# [Material]
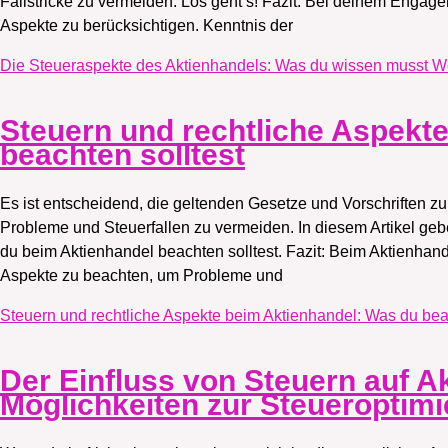
Fallstricke zu vermeiden. Los geht’s! Fazit: Bei deinem Engagem
Aspekte zu berücksichtigen. Kenntnis der
Die Steueraspekte des Aktienhandels: Was du wissen musst
We
Steuern und rechtliche Aspekt
beachten solltest
Es ist entscheidend, die geltenden Gesetze und Vorschriften z
Probleme und Steuerfallen zu vermeiden. In diesem Artikel gebe
du beim Aktienhandel beachten solltest. Fazit: Beim Aktienhande
Aspekte zu beachten, um Probleme und
Steuern und rechtliche Aspekte beim Aktienhandel: Was du beac
Der Einfluss von Steuern auf A
Möglichkeiten zur Steueroptim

# [Aufgabe]
Ändere bitte in allen Einträgen oben das Wort „Fazit“ in „Zusammenfassung“ und gib den Text sonst unverändert wieder. Die Bilder lässt du in deiner Antwort weg.

# [Lösung]
Fallstricke zu vermeiden. Los geht’s! Zusammenfassung: Bei deinem Engagem
Aspekte zu berücksichtigen. Kenntnis der
Die Steueraspekte des Aktienhandels: Was du wissen musst
We
Steuern und rechtliche Aspekt
beachten solltest
Es ist entscheidend, die geltenden Gesetze und Vorschriften z
Probleme und Steuerfallen zu vermeiden. In diesem Artikel gebe
du beim Aktienhandel beachten solltest. Zusammenfassung: Beim Aktienhande
Aspekte zu beachten, um Probleme und
Steuern und rechtliche Aspekte beim Aktienhandel: Was du beac
Der Einfluss von Steuern auf A
Möglichkeiten zur Steueroptim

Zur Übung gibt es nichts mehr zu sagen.